16. Ceza Dairesi Esas No: 2018/4501 Karar No: 2018/4736 Karar Tarihi: 03.12.2018
Silahlı terör örgütüne üye olma - Yargıtay 16. Ceza Dairesi 2018/4501 Esas 2018/4736 Karar Sayılı İlamı
Özet:
16. Ceza Dairesi tarafından verilen 2018/4501 E., 2018/4736 K. numaralı kararda, sanık hakkında silahlı terör örgütüne üye olma suçundan mahkumiyet kararı verildiği ve temyiz başvurusunun esastan reddedildiği belirtilmektedir. Ancak, sanığın örgüt içindeki konumu ve süreleri nedeniyle etkin pişmanlık hükümlerinin uygulanmasının mümkün olmadığı kabul edilmiştir. Usuli işlemlerin kanuna uygun olarak yapıldığı, hükme esas alınan tüm delillerin hukuka uygun olarak elde edildiği, eylemin doğru olarak nitelendirildiği ve kanunda öngörülen suç tipine uyduğu, yaptırımın kanuni bağlamda şahsileştirilmek suretiyle uygulandığı anlaşılmıştır. Kanun maddeleri ise TCK'nın 314/2, 62, 53, 58/9, 63, 3713 sayılı Kanunun 5/1. maddeleri olarak belirtilmiştir.

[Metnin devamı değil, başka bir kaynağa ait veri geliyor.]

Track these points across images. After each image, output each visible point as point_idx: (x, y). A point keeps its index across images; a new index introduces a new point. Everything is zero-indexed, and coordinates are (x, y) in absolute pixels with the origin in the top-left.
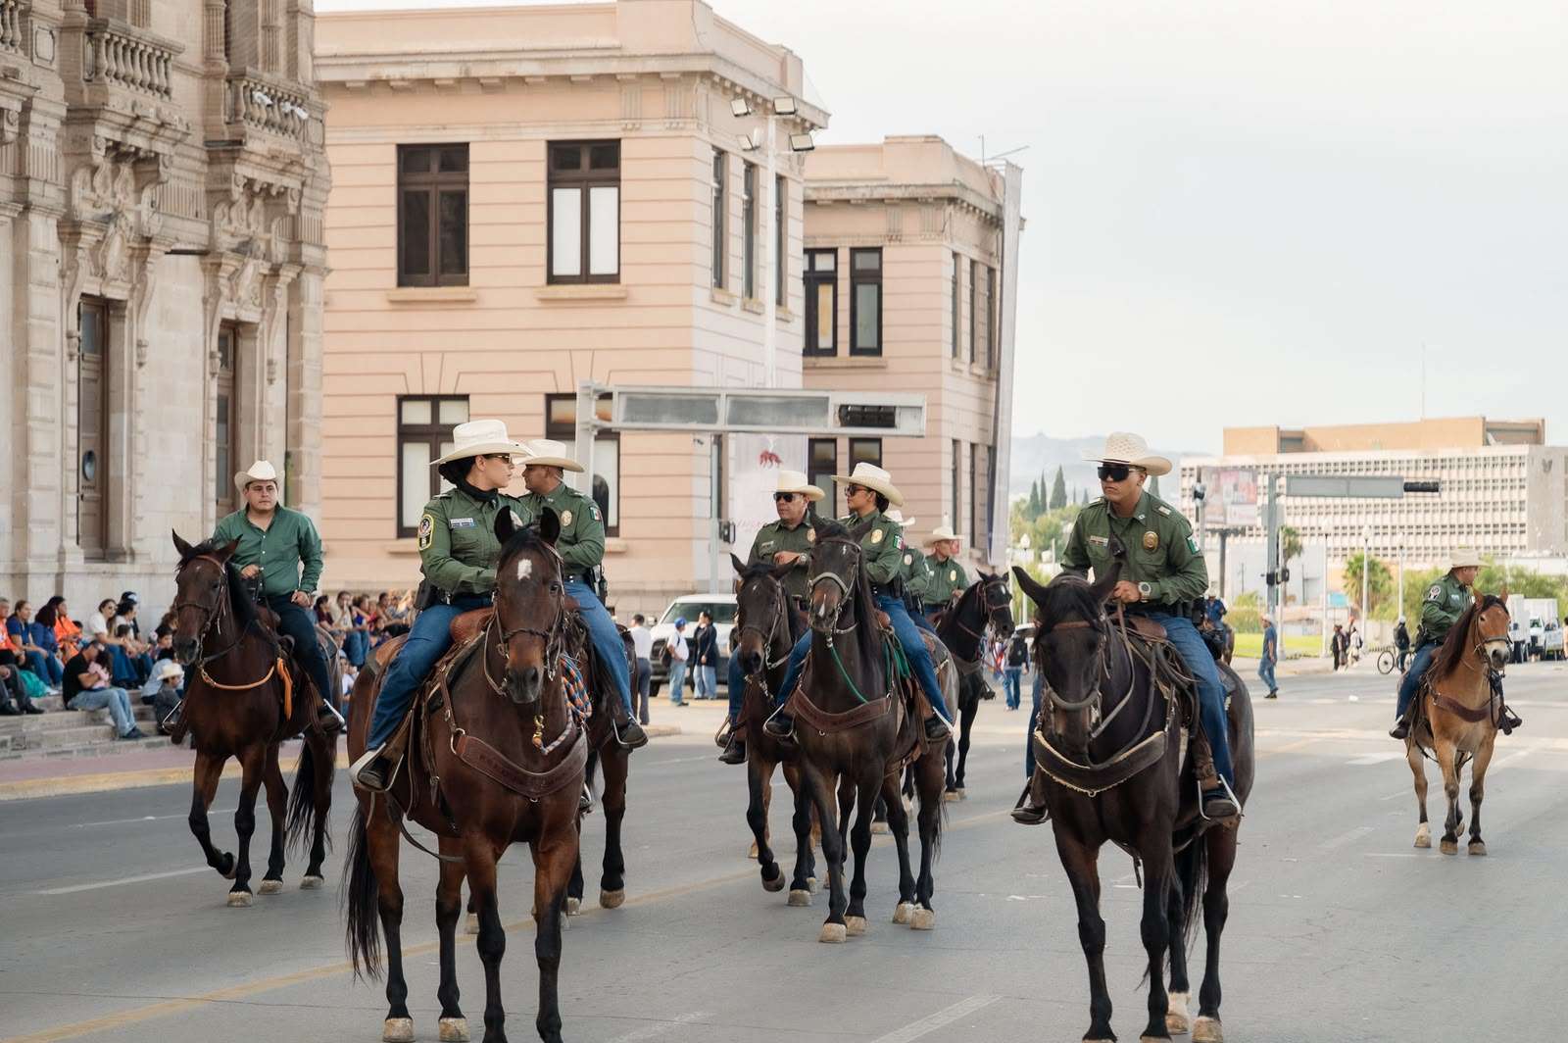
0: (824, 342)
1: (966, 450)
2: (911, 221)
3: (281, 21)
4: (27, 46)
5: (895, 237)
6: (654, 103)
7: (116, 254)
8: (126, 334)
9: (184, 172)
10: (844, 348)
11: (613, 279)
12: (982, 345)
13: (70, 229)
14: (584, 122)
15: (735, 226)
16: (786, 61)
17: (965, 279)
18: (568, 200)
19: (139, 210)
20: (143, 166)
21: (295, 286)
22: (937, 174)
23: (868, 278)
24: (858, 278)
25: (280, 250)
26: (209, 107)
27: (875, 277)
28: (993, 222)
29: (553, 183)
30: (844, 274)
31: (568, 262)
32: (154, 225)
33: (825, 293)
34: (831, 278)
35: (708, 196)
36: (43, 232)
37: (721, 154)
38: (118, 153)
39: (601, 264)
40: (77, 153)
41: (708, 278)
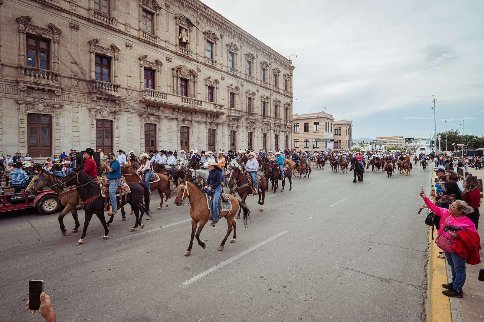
0: (337, 134)
1: (348, 141)
2: (343, 126)
3: (290, 116)
4: (271, 119)
5: (342, 127)
6: (321, 119)
7: (278, 132)
8: (279, 137)
9: (283, 127)
10: (338, 134)
11: (318, 131)
12: (349, 134)
13: (274, 131)
14: (316, 121)
15: (327, 127)
16: (332, 116)
17: (348, 129)
18: (315, 126)
19: (279, 129)
20: (280, 126)
21: (291, 133)
22: (345, 122)
23: (340, 129)
24: (339, 130)
25: (290, 131)
26: (285, 122)
27: (341, 129)
28: (350, 125)
29: (314, 125)
30: (338, 129)
31: (315, 130)
32: (280, 130)
33: (337, 131)
34: (337, 130)
35: (325, 125)
36: (272, 131)
37: (326, 122)
38: (278, 126)
39: (318, 130)
40: (275, 126)
41: (325, 130)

16. Ceza Dairesi 2018/4501 E. , 2018/4736 K.
"İçtihat Metni"
Mahkemesi :Ceza Dairesi Suç : Silahlı terör örgütüne üye olma Hüküm : TCK"nın 314/2, 62, 53, 58/9, 63, 3713 sayılı Kanunun 5/1. maddeleri uyarınca mahkumiyet kararına yönelik istinaf başvurusunun esastan reddi
Bölge Adliye Mahkemesince verilen hüküm temyiz edilmekle; Temyiz edenin sıfatı, başvurunun süresi, kararın niteliği ve temyiz sebebine göre dosya incelendi, gereği düşünüldü; Hükmolunan cezanın süresine göre şartları bulunmadığından sanık müdafiinin duruşmalı inceleme isteminin CMK’nın 299/1. maddesi uyarınca REDDİNE, Temyiz talebinin reddi nedenleri bulunmadığından işin esasına geçildi; Duruşma sürecini yansıtan tutanaklar, belgeler ve gerekçe içeriğine göre yapılan incelemede; Dosya kapsamına göre örgüt içinde bulunduğu süre ve konumu dikkate alındığında örgütün yapısı ve faaliyeti çerçevesinde işlenen suçlarla ilgili yeterli bilgi vermediği anlaşılan sanık hakkında etkin pişmanlık hükümlerinin uygulanmasının mümkün olmadığı kabul edilmiştir. Yargılama sürecindeki usuli işlemlerin kanuna uygun olarak yapıldığı, hükme esas alınan tüm delillerin hukuka uygun olarak elde edildiğinin belirlendiği, aşamalarda ileri sürülen iddia ve savunmaların temyiz denetimini sağlayacak biçimde eksiksiz olarak sergilendiği, özleri değiştirilmeksizin tartışıldığı, vicdani kanının kesin, tutarlı ve çelişmeyen verilere dayandırıldığı, eylemin doğru olarak nitelendirildiği ve kanunda öngörülen suç tipine uyduğu, yaptırımın kanuni bağlamda şahsileştirilmek suretiyle uygulandığı anlaşılmakla; sanık müdafiinin temyiz dilekçesinde ileri sürdüğü nedenler yerinde görülmediğinden CMK’nın 302/1. maddesi gereğince temyiz davasının esastan reddiyle hükmün ONANMASINA, 03.12.2018 tarihinde oy birliğiyle karar verildi.